2006. Way back before either of them had had any of their major triumphs, Nick Saban was the head coach of the Miami Dolphins and Drew Brees was a young quarterback on the San Diego Chargers. Neither one had anything to do with each other. Saban was fresh from his days of coaching LSU and made the move to Miami. Brees was dealing with a career-threatening shoulder injury that had caused the Chargers to let him walk into free agency. The two nearly crossed paths, and we are going to discuss what might have happened if they had.
The Dolphins were searching for a starting quarterback during the 2006 offseason. Gus Ferrotte had been the Dolphins starter under center the year before but was not convincing by any means. Brees was a free agent and the Dolphins were in contract talks with him. Miami ended up ending negotiations when they traded for Dante Culpepper and Brees signed with New Orleans. But what if the Dolphins had signed Brees?
Brees had turned the Saints from a doormat to a playoff team in just one year. The Dolphins were already a pretty solid team and the addition of Brees would have put them over the top. Brees’ receivers would have been Chris Chambers, Marty Booker, and Randy McMichael, with Ronnie Brown in the backfield as well. Before you know it, the Phins would have had an offense that scared people. Brees would have had Andre Whitworth to protect his backside when Miami used their second round pick on him instead of trading it to the Vikings for Culpepper.
Instead of faltering down the stretch, the Dolphins make a huge push toward the postseason in 2006, making it as a wildcard. As a result, Saban never jumps ship for Alabama and stays in South Beach. The Dolphins would be preparing for a stellar season in 2007.
Meanwhile, down in the Bayou, the Saints never end up with a quarterback, which means they select Vince Young in the 2006 draft. Young has a nice year for New Orleans as a rookie but fails to get much else going. After another year or two of poor play from the Saints, the team packs up and heads to Los Angeles.
2007 comes and goes and the Patriots dominate the league going 16-0 again.
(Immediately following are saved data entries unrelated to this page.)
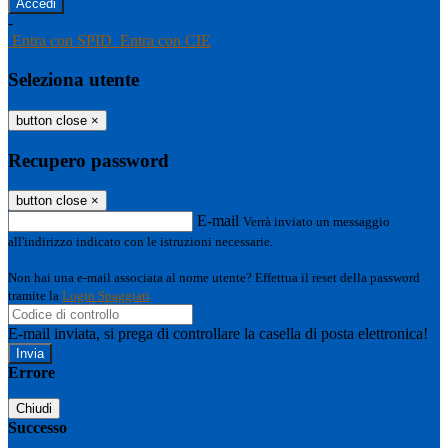
-
Entra con SPID
Entra con CIE
Seleziona utente
button close
×
Recupero password
button close
×
E-mail
Verrà inviato un messaggio
all'indirizzo indicato con le istruzioni necessarie.
Non hai una e-mail associata al nome utente? Effettua il reset della password
tramite la
Login Spaggiari
E-mail inviata, si prega di controllare la casella di posta elettronica!
Errore
Chiudi
Successo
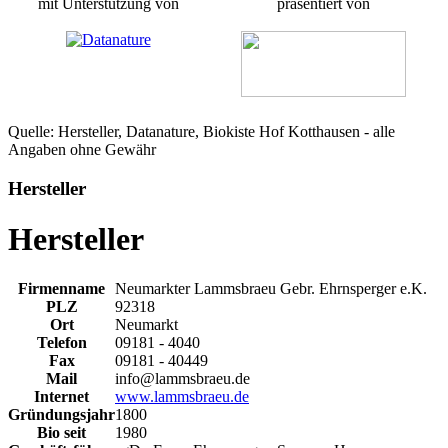
mit Unterstützung von
präsentiert von
Quelle: Hersteller, Datanature, Biokiste Hof Kotthausen - alle
Angaben ohne Gewähr
Hersteller
Hersteller
Firmenname
Neumarkter Lammsbraeu Gebr. Ehrnsperger e.K.
PLZ
92318
Ort
Neumarkt
Telefon
09181 - 4040
Fax
09181 - 40449
Mail
info@lammsbraeu.de
Internet
www.lammsbraeu.de
Gründungsjahr
1800
Bio seit
1980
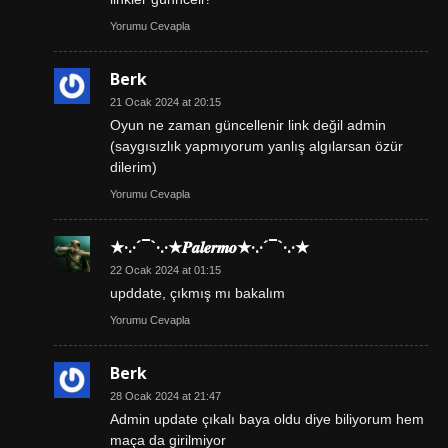
Yorumu Cevapla
Berk
21 Ocak 2024 at 20:15
Oyun ne zaman güncellenir link değil admin
(saygısızlık yapmıyorum yanlış algılarsan özür
dilerim)
Yorumu Cevapla
★·.·´¯`·.·★𝑷𝒂𝒍𝒆𝒓𝒎𝒐★·.·´¯`·.·★
22 Ocak 2024 at 01:15
upddate, çıkmış mı bakalım
Yorumu Cevapla
Berk
28 Ocak 2024 at 21:47
Admin update çıkalı baya oldu diye biliyorum hem
maça da girilmiyor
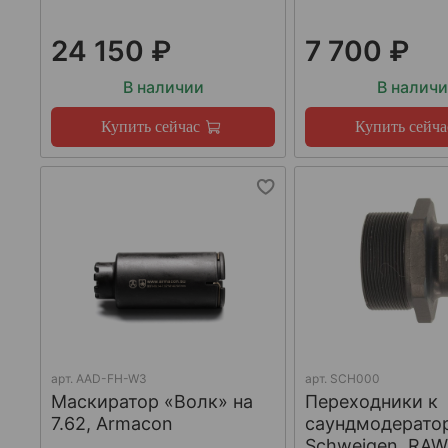
24 150 ₽
7 700 ₽
В наличии
В налич
Купить сейчас
Купить сейча
арт.
AAD-FH-W3
арт.
SCH000
Маскиратор «Волк» на
Переходники к
7.62, Armacon
саундмодерато
Schweigen, RA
Rather than suffer through a 1-15 season with Cleo Lemon at the helm, Brees guides the Phins to yet another wildcard berth. The defense is rock solid behind the play of Jason Taylor, Zach Thomas, Channing Crowder and Joey Porter. After the emergence of bench player Wes Welker with the gun slingin’ Brees at quarterback, Miami has no need for Tedd Ginn Jr. and opts to bolster their offensive line instead drafting Ben Grubbs.
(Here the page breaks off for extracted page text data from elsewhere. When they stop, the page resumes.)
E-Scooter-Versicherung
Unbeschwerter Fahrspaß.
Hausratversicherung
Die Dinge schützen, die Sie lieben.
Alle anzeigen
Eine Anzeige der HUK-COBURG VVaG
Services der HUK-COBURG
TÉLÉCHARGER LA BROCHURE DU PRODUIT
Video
In a storybook tale, Brees matches up with his former team, the Chargers and delivers a shocking win. Miami followed that up with an upset of the Peyton Manning led Colts, leading to a matchup with the rival Patriots. Miami is simply outmatched in that game, and falls in the AFC championship. The Dolphins get some satisfaction though as New England still loses in the Super Bowl as Tom Brady can’t seem to find enough offense with Welker on the field.
Instead, Welker and Brees are tearing apart the league, and in 2008 when Brady goes down for the season with a major knee injury, the Dolphins have their chance. The Dolphins rule the AFC and roll to a number one seed. Instead of Chad Pennington throwing four interceptions to end the Dolphins’ hopes in the wildcard round, Brees catches fire and the Dolphins look destined for glory.
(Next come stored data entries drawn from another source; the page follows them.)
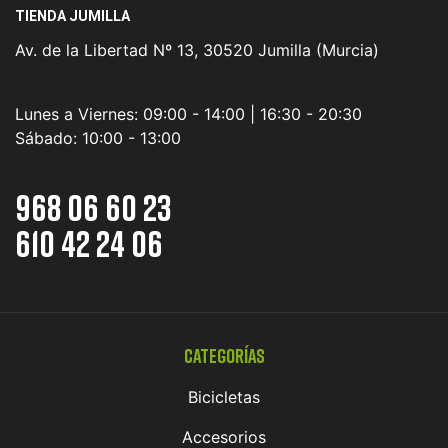
TIENDA JUMILLA
Av. de la Libertad Nº 13, 30520 Jumilla (Murcia)
Lunes a Viernes:
09:00 - 14:00 | 16:30 - 20:30
Sábado:
10:00 - 13:00
968 06 60 23
610 42 24 06
Categorías
Bicicletas
Accesorios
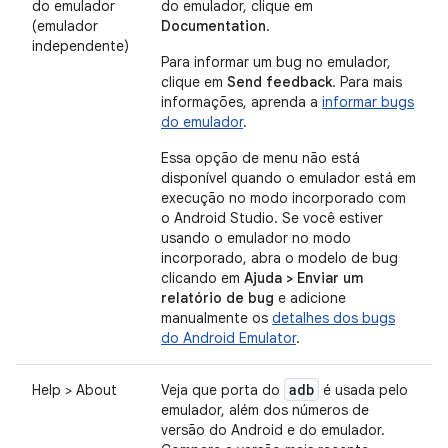
do emulador
do emulador, clique em
(emulador
Documentation
.
independente)
Para informar um bug no emulador,
clique em
Send feedback
. Para mais
informações, aprenda a
informar bugs
do emulador
.
Essa opção de menu não está
disponível quando o emulador está em
execução no modo incorporado com
o Android Studio. Se você estiver
usando o emulador no modo
incorporado, abra o modelo de bug
clicando em
Ajuda > Enviar um
relatório de bug
e adicione
manualmente os
detalhes dos bugs
do Android Emulator
.
adb
Help > About
Veja que porta do
é usada pelo
emulador, além dos números de
versão do Android e do emulador.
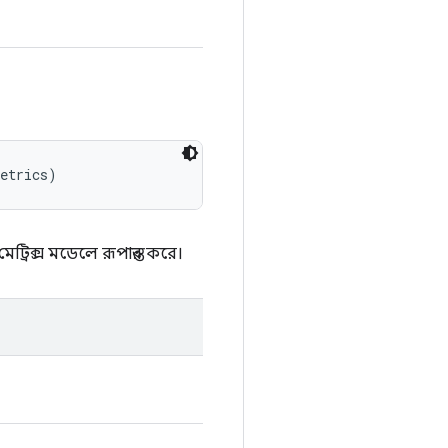
Metrics)
ট্রিক্স মডেলে রূপান্তর করে।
Miami beats up the outmatched Steelers in the AFC title game and heads on to the Super Bowl played in nearby Tampa Bay. The Dolphins win a shootout with the Cardinals and Brees wins his first Super Bowl a year earlier than he would have in New Orleans.
The Dolphins go on to compete with the Patriots as the top team in the AFC, and the Brees vs. Brady matchup becomes a biannual classic. Saban goes down as a great NFL coach, instead of a quitter. Alabama never turns into a football factory and the Saints live out their days competing with the Raiders to avoid being the worst team in California.
There are some other interesting nuggets that would happen in this scenario. Brees would still go on to break the single season passing record, eclipsing Dan Marino, this time in a Dolphins uniform. However, unlike Marino, Brees would have a ring, which would probably hold weight for the conversation of greatest quarterback to don a Miami uniform.
Just think, all of this could have happened, if only the Dolphins had decided to sign Drew Brees in the summer of 2006.